Which, unsurprisingly, the billionaires just loved.

For Angus had, after many years and hundreds of millions of dollars in funding, built a supercomputer that would finally upload the human mind to a computer, gifting his (presumably unfathomably wealthy) customers with the ultimate reward - life after death.

Billionaires across the world followed his every move, anxiously adding up their chances each day of living long enough for the device to make it to human trials, allowing them to continue on being billionaires for as long as they liked, which was presumably forever.

Excitingly, Dr. Angus’s team had recently managed to upload the mind of a rather nervous rat, making this impossibly lucky rodent the first immortal being in the history of planet Earth (for as long as the computer stayed plugged in, or wasn’t switched off, of course).

As could be expected, this was rather an international sensation in the science world and the popular presses, because for one reason or another death was still broadly thought of as something best avoided altogether if in any way possible.

But the technology wasn’t ready for humans - not yet. For rats are in a lot of ways different to humans, and not a lot similar.

This was a fact that was rather unpopular with his billionaire benefactors, who were impatient and in many instances grievously ill - in particular a pair of ruthless industrialist brothers named Phillip and Herbert King, notorious in equal parts for their investments in all manner of earth-polluting industries and their broad dislike of certain racial minorities.

Phillip King, as it happens, was in fact urgently ill, and as such had a particular need for Dr.
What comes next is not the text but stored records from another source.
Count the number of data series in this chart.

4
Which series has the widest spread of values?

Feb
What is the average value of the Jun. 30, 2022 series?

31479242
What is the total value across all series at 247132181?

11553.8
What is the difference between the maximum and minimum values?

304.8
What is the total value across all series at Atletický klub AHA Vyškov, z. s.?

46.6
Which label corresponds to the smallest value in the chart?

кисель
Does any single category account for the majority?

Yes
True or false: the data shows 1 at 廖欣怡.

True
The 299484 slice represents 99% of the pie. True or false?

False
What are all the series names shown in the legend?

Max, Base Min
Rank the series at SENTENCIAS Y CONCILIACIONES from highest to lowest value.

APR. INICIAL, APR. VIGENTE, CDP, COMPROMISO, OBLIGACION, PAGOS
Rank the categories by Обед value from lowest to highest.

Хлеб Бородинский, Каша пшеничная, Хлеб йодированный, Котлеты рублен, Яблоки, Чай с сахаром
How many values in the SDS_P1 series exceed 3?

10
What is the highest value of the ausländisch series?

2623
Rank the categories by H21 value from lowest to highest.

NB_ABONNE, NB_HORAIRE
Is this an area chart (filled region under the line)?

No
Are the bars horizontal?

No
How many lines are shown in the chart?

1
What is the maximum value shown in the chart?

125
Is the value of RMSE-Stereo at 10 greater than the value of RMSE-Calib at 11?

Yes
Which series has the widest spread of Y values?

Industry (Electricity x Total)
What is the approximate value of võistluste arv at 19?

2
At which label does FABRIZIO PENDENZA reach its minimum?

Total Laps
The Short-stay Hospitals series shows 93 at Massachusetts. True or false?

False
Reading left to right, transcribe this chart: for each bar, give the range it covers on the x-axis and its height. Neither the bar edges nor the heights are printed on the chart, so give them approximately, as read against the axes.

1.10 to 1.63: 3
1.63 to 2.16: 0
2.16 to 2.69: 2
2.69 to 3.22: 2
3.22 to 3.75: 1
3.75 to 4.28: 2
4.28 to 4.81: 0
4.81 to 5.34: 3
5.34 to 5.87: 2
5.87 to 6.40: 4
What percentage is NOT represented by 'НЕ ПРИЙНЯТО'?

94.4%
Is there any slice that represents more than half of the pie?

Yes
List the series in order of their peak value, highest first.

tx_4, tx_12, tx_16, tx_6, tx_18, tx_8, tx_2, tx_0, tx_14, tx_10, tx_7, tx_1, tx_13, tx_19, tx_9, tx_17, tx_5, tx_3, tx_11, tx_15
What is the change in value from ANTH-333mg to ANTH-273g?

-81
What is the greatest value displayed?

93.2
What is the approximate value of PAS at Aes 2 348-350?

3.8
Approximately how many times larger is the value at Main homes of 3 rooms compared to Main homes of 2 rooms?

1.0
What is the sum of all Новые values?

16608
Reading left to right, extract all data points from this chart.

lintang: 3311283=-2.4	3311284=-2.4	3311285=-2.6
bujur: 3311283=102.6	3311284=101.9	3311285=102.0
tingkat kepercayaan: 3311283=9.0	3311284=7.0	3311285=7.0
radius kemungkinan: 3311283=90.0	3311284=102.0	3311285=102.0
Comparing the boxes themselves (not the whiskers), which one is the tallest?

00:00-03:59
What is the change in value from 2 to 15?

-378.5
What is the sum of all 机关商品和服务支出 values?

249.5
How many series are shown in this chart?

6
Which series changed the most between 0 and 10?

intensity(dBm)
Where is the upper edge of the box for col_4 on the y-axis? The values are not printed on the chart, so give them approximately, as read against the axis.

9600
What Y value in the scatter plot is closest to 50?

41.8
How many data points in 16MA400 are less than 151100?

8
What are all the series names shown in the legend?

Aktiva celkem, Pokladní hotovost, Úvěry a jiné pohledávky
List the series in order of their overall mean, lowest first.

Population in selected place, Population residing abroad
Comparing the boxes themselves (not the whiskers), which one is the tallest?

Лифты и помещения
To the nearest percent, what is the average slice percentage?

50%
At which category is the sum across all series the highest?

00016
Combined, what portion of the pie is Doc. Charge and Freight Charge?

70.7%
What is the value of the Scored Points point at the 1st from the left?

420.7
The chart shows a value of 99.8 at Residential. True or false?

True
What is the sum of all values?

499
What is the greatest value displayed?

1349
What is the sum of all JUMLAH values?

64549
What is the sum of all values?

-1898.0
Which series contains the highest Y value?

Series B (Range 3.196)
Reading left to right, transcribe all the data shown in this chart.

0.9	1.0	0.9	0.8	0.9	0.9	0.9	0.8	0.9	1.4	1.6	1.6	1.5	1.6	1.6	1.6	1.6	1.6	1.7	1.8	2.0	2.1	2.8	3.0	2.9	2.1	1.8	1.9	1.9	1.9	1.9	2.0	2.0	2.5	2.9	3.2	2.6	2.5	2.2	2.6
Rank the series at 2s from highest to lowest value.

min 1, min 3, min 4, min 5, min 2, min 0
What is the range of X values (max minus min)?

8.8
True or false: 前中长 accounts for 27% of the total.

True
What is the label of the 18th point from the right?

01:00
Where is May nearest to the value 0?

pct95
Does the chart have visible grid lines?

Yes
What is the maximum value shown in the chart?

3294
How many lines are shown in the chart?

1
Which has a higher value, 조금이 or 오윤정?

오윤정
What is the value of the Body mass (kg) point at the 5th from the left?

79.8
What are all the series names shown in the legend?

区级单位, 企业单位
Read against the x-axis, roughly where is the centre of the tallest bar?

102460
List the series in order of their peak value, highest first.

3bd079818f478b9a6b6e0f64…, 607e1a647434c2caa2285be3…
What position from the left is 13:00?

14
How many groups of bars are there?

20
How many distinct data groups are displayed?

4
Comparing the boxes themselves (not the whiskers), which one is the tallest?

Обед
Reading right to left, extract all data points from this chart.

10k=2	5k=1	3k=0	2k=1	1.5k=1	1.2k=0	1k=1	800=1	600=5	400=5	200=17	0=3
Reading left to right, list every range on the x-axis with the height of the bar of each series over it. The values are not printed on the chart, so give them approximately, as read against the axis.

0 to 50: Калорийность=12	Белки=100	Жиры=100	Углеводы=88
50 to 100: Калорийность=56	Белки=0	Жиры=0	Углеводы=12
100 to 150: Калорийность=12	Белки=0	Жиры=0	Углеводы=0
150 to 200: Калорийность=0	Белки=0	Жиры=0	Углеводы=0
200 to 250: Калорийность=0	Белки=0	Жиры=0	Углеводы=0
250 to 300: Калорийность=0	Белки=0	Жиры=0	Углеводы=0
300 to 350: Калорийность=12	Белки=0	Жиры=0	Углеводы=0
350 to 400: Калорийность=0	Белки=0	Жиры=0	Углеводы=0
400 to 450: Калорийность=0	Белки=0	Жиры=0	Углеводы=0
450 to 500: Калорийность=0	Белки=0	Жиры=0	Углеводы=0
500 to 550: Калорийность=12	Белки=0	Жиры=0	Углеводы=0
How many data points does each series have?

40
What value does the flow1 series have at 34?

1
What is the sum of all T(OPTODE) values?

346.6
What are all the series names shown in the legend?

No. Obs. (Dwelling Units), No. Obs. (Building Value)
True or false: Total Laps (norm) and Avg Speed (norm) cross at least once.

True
Angus’s device in a rather shorter timeframe than the Therapeutic Goods Administration would afford.

You see Phillip King had a rather inoperable cancer, and despite the best oncologists his rather weighty wallet could afford, he in all likelihood wouldn’t make it to Christmas, let alone the next five years Dr Angus needed to get the device to market.

Which was a problem Phillip King intended to solve - by book, or by crook.